CLEAR Act sensible law to safeguard environment
Jul 28, 2010 -
The media, politicians, and citizens have sought to find what caused the Gulf Oil disaster, who to blame, who did or didn’t do their jobs. Finger pointing has gone back and forth, was the Bush administration too close to the oil industry or was the Obama administration too slow to clean up the failed regulatory agency, the Minerals Management Service. What if we could turn back the clock, what if knowing what we know now, we could put the correct reforms in place and prevent such a catastrophe from happening in the future? Seems like a common sense choice, right?
Unfortunately, today we find ourselves in exactly that position and are on the brink of making the wrong choices. Congress will have the opportunity in the coming days and weeks to pass legislation that corrects many of the regulatory shortcomings that have directly contributed to the disaster currently fowling Gulf Coast beaches and ravaging fragile marine wildlife. However, as with much of our legislation in these days of close votes, this bill, the “CLEAR Act,” risks being weakened and rendered ineffective in preventing spills and contamination events that regularly occur across the nation, onshore and offshore. Prevention needs to be our focus.
Through the many hearings and investigations that Congress has undertaken thus far, we know that several key problems allowed bad actors to bypass what safeguards were in place under our nation’s laws. We learned that the Deepwater Horizon was given an exemption from the National Environmental Policy Act (NEPA) in 2007, exempted from assessing the environmental damage that the rig would or could possibly cause. We learned that the regulators in the defunct MMS were also those in charge of royalty collection, a conflict of interest that led to a high profile corruption meltdown within the agency.
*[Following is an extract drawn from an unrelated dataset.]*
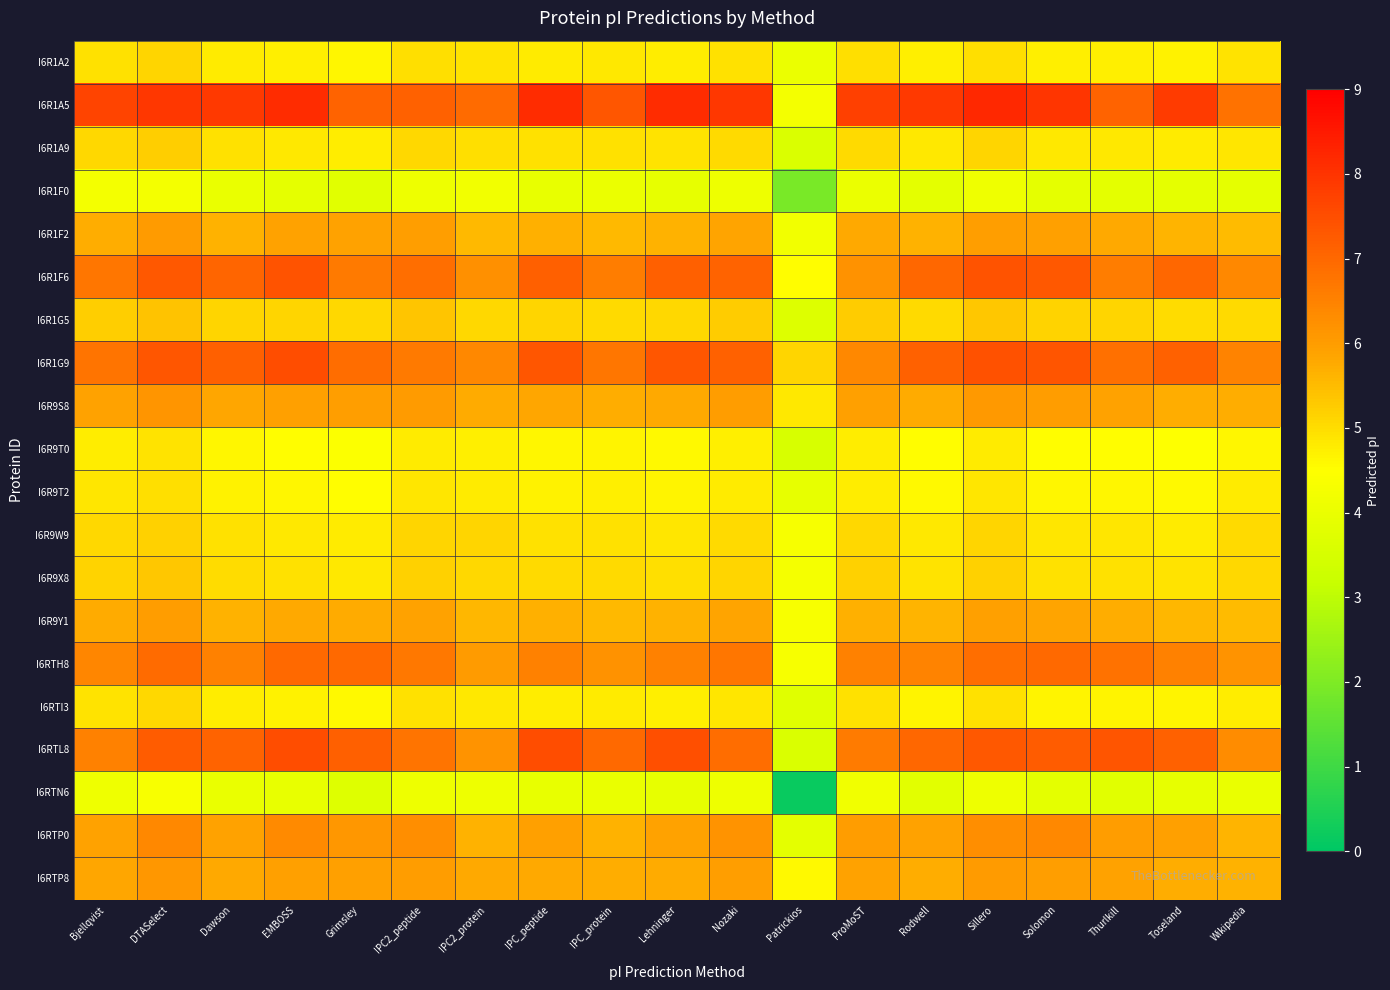

Which category has the lowest value across all series?

Patrickios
We learned that important safety response documents were simply copied from projects thousands of miles away in the arctic, listing arctic wildlife as critical species and naming a dead expert as the central point of contact in the event of a catastrophic spill. Finally, we learned that the MMS routinely approved lease sales and drilling and exploration permits without following requirements under the Endangered Species Act, Marine Mammals Protection Act and other key environmental and fishing protection laws.
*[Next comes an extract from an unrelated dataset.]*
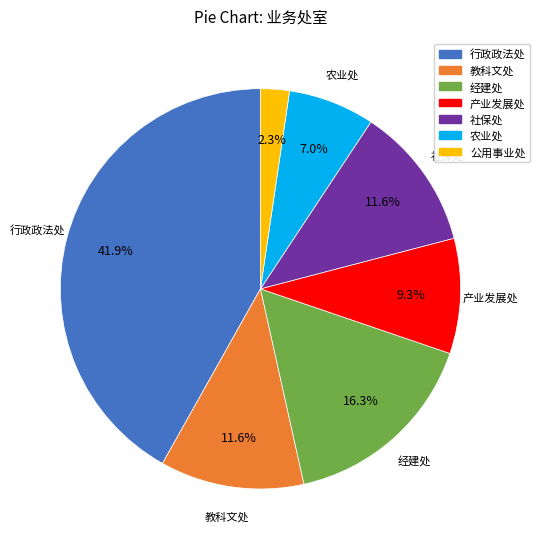

To the nearest percent, what portion does 产业发展处 represent?

9%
As with the oversight loopholes that led to the Gulf Deepwater Horizon, mirror problems exist today onshore that leave us vulnerable to continuing and future disasters if left unaddressed. As with the Deepwater Horizon, ‘categorical exclusions’ to the National Environmental Policy Act are commonplace, so much so that the Government Accountability Office reported on the abuse of this practice in 2009. As with the corruption laden MMS, onshore regulators are also the same individuals charged with raising and collecting revenue putting in place the very same conflicts of interest. Finally, no other practice has been so systematically written out of our nation’s key environmental and public health protection laws. Exemptions and loopholes currently exist under the Safe Drinking Water Act, Clean Water Act, Clean Air Act and Emergency Planning and Community Right to Know Act to name just a few. These shortcomings and problems with our current regulatory system have become more prominent and well known in light of the disaster in the Gulf. On the heels of spills and well blowouts in Utah, Pennsylvania, West Virginia and ongoing concerns in New York, Texas and California, The Denver Post published an excellent article highlighting the over 1,000 spills and over 5 million gallons of spilled materials in just the last two and a half years in Colorado.
As Congress works to address our nation’s largest environmental catastrophe, we must ensure that prevention of future and ongoing problems is the foundation to the legislation and laws that are produced. The CLEAR Act that has passed out of the House Natural Resources Committee is an excellent start and should not be weakened. We must ensure that our country’s safety and regulatory framework are sound and will protect us from future oil disasters. The reforms the CLEAR Act proposes are modest at best, forgoing more controversial or expansive regulatory reforms, instead pursuing the most egregious oversight shortcomings. The bill that was passed by the Resources committee, and the bill I hope will pass the full house, has at its foundation the prevention of future catastrophes, a goal that should be the least that congress can accomplish in the wake of the Deepwater Horizon.